**What to produce**
Lines from the entries below that hold "TRIANGLE" form the answer; copy all of them.

Records from a data collection:
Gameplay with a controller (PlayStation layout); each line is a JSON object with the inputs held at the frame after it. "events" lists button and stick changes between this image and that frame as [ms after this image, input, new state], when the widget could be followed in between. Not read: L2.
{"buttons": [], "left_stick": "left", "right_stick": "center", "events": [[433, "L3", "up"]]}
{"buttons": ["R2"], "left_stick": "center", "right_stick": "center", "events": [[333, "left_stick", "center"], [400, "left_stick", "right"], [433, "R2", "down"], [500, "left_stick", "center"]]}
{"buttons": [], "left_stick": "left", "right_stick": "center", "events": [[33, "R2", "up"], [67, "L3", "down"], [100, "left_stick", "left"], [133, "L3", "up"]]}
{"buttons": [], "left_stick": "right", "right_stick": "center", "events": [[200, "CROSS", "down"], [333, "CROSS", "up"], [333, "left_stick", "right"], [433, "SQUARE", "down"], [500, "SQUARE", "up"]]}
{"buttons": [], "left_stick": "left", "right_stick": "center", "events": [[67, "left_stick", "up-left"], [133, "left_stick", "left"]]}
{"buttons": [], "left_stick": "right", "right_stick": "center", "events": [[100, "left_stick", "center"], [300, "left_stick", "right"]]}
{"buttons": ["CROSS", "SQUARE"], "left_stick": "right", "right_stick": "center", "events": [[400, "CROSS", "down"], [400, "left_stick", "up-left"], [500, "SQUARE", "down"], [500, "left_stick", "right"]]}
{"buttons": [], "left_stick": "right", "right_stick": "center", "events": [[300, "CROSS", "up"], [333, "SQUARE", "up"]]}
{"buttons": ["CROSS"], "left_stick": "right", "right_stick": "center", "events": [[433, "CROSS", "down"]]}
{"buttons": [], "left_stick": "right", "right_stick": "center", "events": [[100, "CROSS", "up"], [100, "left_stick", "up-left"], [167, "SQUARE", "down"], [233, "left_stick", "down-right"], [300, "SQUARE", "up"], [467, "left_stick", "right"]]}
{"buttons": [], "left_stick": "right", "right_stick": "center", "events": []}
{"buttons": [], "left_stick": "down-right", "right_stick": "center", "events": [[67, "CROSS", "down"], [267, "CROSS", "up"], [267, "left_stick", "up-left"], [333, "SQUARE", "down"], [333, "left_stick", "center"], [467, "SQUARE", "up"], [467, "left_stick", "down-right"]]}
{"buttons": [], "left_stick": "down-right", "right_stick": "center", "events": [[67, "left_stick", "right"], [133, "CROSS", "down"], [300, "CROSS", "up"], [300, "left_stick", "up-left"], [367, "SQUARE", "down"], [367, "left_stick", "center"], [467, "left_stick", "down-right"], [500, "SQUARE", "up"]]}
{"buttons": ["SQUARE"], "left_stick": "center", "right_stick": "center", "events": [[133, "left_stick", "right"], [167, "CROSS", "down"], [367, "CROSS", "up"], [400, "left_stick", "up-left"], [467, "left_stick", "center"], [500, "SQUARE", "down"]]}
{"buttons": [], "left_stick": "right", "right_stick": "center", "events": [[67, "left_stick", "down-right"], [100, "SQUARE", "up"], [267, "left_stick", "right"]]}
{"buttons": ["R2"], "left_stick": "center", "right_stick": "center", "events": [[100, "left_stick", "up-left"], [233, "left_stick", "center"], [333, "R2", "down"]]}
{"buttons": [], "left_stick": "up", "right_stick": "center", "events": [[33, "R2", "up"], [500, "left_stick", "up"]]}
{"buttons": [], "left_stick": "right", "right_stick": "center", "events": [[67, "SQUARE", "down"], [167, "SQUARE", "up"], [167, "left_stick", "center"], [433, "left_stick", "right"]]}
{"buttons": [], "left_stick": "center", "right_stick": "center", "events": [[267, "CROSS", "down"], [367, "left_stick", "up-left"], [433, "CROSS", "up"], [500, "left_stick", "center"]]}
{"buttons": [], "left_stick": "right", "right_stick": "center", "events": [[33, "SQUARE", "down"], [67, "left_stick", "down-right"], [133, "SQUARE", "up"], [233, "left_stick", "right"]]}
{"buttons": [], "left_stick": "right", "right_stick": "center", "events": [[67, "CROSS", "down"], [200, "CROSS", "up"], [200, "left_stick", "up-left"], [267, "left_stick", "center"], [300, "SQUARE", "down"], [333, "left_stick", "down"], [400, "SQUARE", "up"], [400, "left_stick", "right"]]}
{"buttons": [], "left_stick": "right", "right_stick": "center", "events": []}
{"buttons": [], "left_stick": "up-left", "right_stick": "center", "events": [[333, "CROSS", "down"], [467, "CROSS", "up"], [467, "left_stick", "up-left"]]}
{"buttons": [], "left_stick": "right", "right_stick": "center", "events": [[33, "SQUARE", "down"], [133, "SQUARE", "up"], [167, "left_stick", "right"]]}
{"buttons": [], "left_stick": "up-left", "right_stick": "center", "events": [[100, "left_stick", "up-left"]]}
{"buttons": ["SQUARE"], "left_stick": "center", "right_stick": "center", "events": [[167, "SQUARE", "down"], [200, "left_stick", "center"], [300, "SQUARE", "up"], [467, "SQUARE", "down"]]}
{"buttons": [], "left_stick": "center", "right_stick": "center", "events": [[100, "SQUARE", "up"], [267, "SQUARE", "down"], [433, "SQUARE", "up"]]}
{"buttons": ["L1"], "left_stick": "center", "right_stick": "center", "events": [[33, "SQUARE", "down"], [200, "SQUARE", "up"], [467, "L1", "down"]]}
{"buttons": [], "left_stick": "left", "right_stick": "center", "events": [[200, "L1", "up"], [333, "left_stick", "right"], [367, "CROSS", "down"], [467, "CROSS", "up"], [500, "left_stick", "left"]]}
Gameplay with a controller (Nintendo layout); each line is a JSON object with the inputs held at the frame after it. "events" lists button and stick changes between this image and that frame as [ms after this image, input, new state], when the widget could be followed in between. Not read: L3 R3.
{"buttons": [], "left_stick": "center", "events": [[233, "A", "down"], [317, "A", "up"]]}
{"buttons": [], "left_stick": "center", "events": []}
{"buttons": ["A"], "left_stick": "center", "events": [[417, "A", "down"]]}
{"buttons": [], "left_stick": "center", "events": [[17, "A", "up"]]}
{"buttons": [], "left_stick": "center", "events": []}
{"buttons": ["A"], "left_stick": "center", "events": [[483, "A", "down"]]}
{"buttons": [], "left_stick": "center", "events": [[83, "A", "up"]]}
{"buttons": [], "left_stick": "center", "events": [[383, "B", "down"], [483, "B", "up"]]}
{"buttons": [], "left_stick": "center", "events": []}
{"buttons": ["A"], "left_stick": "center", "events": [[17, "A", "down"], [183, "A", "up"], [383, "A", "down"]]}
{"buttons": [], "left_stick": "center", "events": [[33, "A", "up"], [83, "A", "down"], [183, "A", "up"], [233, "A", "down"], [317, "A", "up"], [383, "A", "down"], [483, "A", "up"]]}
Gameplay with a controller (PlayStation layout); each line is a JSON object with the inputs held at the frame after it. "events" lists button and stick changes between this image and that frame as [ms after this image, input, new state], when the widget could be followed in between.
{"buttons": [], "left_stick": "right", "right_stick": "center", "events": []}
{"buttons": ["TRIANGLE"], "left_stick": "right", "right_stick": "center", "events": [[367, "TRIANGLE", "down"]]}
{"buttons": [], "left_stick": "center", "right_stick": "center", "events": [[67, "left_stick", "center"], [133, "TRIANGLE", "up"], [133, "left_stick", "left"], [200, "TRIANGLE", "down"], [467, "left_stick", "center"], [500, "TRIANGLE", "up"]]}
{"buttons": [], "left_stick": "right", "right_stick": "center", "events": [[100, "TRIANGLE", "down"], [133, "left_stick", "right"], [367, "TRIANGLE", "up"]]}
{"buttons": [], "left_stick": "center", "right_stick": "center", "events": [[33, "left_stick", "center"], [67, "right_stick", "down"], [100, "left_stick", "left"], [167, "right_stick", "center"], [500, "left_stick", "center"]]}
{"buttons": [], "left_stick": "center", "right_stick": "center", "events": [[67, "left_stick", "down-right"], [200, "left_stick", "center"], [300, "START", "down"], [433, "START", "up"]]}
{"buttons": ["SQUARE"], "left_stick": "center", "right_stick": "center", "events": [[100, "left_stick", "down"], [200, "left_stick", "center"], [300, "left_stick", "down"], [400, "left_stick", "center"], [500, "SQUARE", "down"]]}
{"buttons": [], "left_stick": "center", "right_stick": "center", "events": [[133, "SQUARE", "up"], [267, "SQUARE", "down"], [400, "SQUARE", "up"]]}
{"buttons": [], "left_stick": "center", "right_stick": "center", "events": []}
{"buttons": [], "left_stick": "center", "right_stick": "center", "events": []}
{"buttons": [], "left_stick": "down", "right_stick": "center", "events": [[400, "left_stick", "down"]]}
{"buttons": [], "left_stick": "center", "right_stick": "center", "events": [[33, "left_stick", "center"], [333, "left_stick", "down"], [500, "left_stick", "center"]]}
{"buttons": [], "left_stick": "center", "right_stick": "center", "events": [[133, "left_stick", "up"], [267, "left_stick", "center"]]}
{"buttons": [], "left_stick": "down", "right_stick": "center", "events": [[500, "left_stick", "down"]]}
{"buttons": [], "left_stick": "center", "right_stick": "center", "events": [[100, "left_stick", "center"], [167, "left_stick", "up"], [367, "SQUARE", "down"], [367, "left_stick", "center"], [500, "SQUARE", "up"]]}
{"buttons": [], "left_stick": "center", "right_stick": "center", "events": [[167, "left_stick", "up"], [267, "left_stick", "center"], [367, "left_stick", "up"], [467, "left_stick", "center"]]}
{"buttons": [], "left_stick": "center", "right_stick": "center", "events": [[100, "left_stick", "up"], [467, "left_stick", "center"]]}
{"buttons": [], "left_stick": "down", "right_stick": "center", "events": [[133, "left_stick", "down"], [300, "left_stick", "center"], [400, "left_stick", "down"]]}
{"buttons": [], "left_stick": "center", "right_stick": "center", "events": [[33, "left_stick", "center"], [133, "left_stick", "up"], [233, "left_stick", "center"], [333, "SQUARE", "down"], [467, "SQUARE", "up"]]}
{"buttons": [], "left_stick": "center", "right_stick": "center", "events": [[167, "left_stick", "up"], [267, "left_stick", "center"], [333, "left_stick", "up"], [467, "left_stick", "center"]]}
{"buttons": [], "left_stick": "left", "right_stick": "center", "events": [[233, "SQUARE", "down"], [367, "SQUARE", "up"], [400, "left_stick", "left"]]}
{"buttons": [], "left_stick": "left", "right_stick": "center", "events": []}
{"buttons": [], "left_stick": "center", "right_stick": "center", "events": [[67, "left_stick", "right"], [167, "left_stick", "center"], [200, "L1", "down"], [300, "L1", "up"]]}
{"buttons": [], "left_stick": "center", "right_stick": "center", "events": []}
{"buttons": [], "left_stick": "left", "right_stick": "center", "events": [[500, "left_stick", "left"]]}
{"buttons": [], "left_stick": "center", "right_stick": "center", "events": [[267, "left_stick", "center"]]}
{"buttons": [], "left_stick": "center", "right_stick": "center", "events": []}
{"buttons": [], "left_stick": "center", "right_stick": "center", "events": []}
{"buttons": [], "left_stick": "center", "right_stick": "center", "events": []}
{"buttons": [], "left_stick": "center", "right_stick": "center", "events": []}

**Written reply**
{"buttons": ["TRIANGLE"], "left_stick": "right", "right_stick": "center", "events": [[367, "TRIANGLE", "down"]]}
{"buttons": [], "left_stick": "center", "right_stick": "center", "events": [[67, "left_stick", "center"], [133, "TRIANGLE", "up"], [133, "left_stick", "left"], [200, "TRIANGLE", "down"], [467, "left_stick", "center"], [500, "TRIANGLE", "up"]]}
{"buttons": [], "left_stick": "right", "right_stick": "center", "events": [[100, "TRIANGLE", "down"], [133, "left_stick", "right"], [367, "TRIANGLE", "up"]]}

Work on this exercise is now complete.